Il calcio e Teo Teocoli. Un rapporto solido. In principio furono Galliani e Maldini, poi Napoli ed il Napoli, da Felice Caccamo a De Laurentiis che chiude i giocatori nel Maschio Angioino come in un serraglio. È la nuova trovata del comico proposta a «Che tempo che fa» su Rai2…«E questo è solo l’inizio, perché il mio Adl diventerà sempre più perfido».
Teocoli, come è nata l’idea di imitare il presidente del Napoli? «Innanzitutto confesso che ora sono terrorizzato dall’idea di incontrarlo. Temo che con il suo particolare slang possa riempirmi di improperi.

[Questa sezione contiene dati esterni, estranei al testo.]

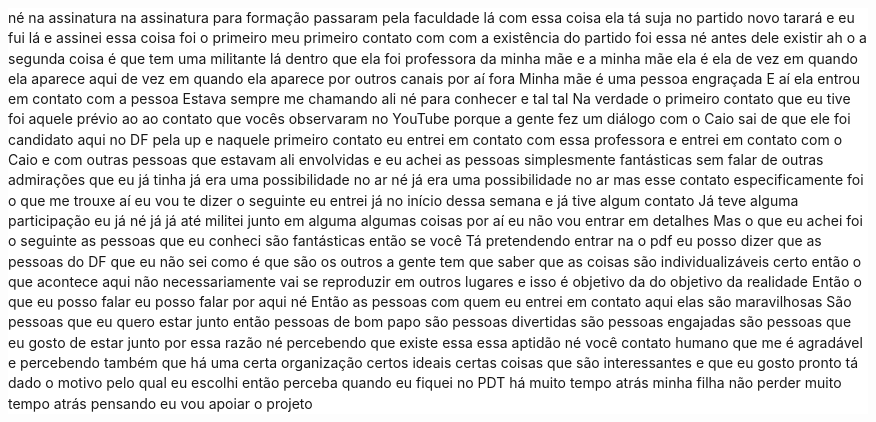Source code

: né na assinatura na assinatura para
formação passaram pela faculdade lá com
essa coisa ela tá suja no partido novo
tarará e eu fui lá e assinei essa coisa
foi o primeiro meu primeiro contato com
com a existência do partido foi essa né
antes dele existir ah o a segunda coisa
é que tem uma militante lá dentro que
ela foi professora da minha mãe e a
minha mãe ela é ela de vez em quando ela
aparece aqui de vez em quando ela
aparece por outros canais por aí fora
Minha mãe é uma pessoa engraçada E aí
ela entrou em contato com a pessoa
Estava sempre me chamando ali né para
conhecer e tal tal Na verdade o primeiro
contato que eu tive foi aquele prévio ao
ao contato que vocês observaram no
YouTube porque a gente fez um diálogo
com o Caio sai de que ele foi candidato
aqui no DF pela up e naquele primeiro
contato eu entrei em contato com essa
professora e entrei em contato com o
Caio e com outras pessoas que estavam
ali envolvidas e eu achei as pessoas
simplesmente fantásticas
sem falar de outras admirações que eu já
tinha já era uma possibilidade no ar né
já era uma possibilidade no ar mas esse
contato especificamente foi o que me
trouxe aí eu vou te dizer o seguinte eu
entrei já no início dessa semana e já
tive algum contato Já teve alguma
participação eu já né já já até militei
junto em alguma algumas coisas por aí eu
não vou entrar em detalhes Mas o que eu
achei foi o seguinte as pessoas que eu
conheci são fantásticas então se você Tá
pretendendo entrar na o pdf eu posso
dizer que as pessoas do DF que eu não
sei como é que são os outros a gente tem
que saber que as coisas são
individualizáveis certo então o que
acontece aqui não necessariamente vai se
reproduzir em outros lugares e isso é
objetivo da do objetivo da realidade
Então o que eu posso falar eu posso
falar por aqui né Então as pessoas com
quem eu entrei em contato aqui elas são
maravilhosas São pessoas que eu quero
estar junto então pessoas de bom papo
são pessoas divertidas são pessoas
engajadas são pessoas que eu gosto de
estar junto por essa razão né percebendo
que existe essa
essa aptidão né você contato humano que
me é agradável e percebendo também que
há uma certa organização certos ideais
certas coisas que são interessantes e
que eu gosto pronto tá dado o motivo
pelo qual eu escolhi então perceba
quando eu fiquei no PDT há muito tempo
atrás minha filha não perder muito tempo
atrás pensando eu vou apoiar o projeto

Scherzo, lui ha questa aria da burbero e i toni molto spicci e a volte ruvidi, ma nel profondo non è un cattivo. L’ho conosciuto anni fa nel suo mega ufficio romano quando mi propose in un paio di occasioni di far parte dei suoi cinepanettoni, che, confesso, non erano in cima ai miei gusti».
E cosa accadde?«Mi chiese di firmare un contratto, io risposi: Aurelio, se mi dai un copione capisco di cosa si tratta. Lui mi interruppe subito con il suo classico tono: copioni non ce ne sono, tu firma e fai il film. Quando qualcosa non gli andava giù, si trasformava e diventava subito perentorio. Ha aria da dittatore, ma, ripeto, in fondo è buono. È un gran lavoratore e ha inventato nel cinema certe cose che in Italia sono diventate di costume. Lui è innamorato del Napoli, ma il calcio è un’altra cosa».
Ovvero? «Tu nel calcio non puoi comportarti come il produttore di un film, il calcio ha tante sfaccettature, tante esigenze e i calciatori a questi livelli sono campioni che vanno gestiti. Non puoi dire: io do 300mila euro di multa e non li faccio giocare».
La crisi di risultati del Napoli è frutto di quella lite tra giocatori e club? «Da quando seguo il calcio non ho mai visto un ammutinamento così compatto, tutta la squadra ha disobbedito al suo presidente per la questione del ritiro. Lui ha fatto un braccio di ferro con i giocatori e la cosa non ha pagato. Poi a proposito della Cina, a cui pareva destinato Mertens, parlò di marchette, disse che avrebbe fatto una vita di m… In certe cose è stato davvero un po’ pesante».
Nello sketch mette in risalto la rudezza di De Laurentiis e prende in giro anche Gattuso. «Ma sì, in questa tv piena di buonismo un personaggio come Aurelio, cattivo, esuberante, funziona. La cattiveria, quando non è pesante, fa molto ridere. Chiama sorcio’ Lionel Messi, Gattuso diventa il figlio di King Kong’, chiude i giocatori nel Maschio Angioino e non si sa se usciranno mai».
Così è tornato in qualche modo in contatto con Napoli, dopo la saga di Felice Caccamo. «I celebri viaggi di Caccamo con Bruscolotti e il Petisso: Pale e fierro era il navigatore (lo dice con la voce di Caccamo, ndr), e dopo 48 ore di viaggio vedevamo ancora il Vesuvio. Che storie. Il personaggio di Caccamo ebbe un successo clamoroso. Vendevo 1000 copie al giorno del libro. Poi a Napoli cominciarono a stamparlo per conto loro e invece di un milione di copie mi fermai a 300mila (ride, ndr). Questa città mi ha dato una gioia immensa: lo striscione che i tifosi del Napoli misero al San Paolo in occasione di una partita dell’Italia, Caccamo re di Napoli. Una cosa da brividi, non ci dormii la notte. Napoli ce l’ho nel cuore. Non c’è nel mondo un territorio così bello come quello di Napoli, della costiera, delle isole. Altro che Maldive. Ma Napoli è dramma e bellezza assieme, ed è una città speciale anche per questo».
Si può ironizzare sul mondo del calcio o è pericoloso? «Bisogna andarci cauti, si deve scherzare con leggerezza, senza mai eccedere, senza mai offendere. L’argomento è delicato anche se si tratta di sport, ci sono in ballo interessi. Insomma, bisogna saperlo fare».